▶ [EXTRACT TO READ]:
────────────────────────────────────────

Cluster Management using Apache Mesos & Marathon

By August 21, 2017 November 6th, 2020 No Comments

Cluster Management using Apache Mesos & Marathon

21 AUG, 2017

Cluster Management using Mesos as cluster manager, Marathon as its framework.

Before looking at what is cluster management or task scheduling let’s look at the challenges we faced before using Mesos, static partitioning, dynamic partitioning, etc.

Static Partitioning:
Cluster management

In the above mentioned diagram we have racks of servers, and we can see that fixed servers are assigned to different applications – MySQL, Cassandra, Rails, Hadoop and memcached.

Now let’s take a scenario where Hadoop servers are fully utilized and more servers are needed for Hadoop. Let’s assume that other servers are under-utilized, so we cannot assign other existing servers to Hadoop as they are assigned to other applications.

What are the disadvantages here?

────────────────────────────────────────

▶ [DATA EXTRACT]:
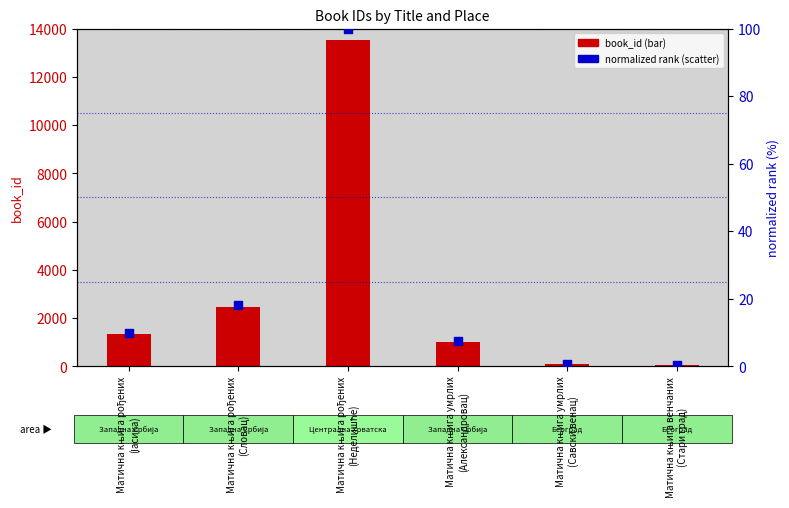

Which series has the widest spread of Y values?

book_id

────────────────────────────────────────

▶ [DIRECTIONS FOR THIS TASK]: Repeat the cluster management article word for word, beginning at the words "Before looking at" and stopping after "dynamic partitioning, etc.". The data was drawn from a separate source.

▶ [RESPONSE TO THIS EXERCISE]:
Before looking at what is cluster management or task scheduling let’s look at the challenges we faced before using Mesos, static partitioning, dynamic partitioning, etc.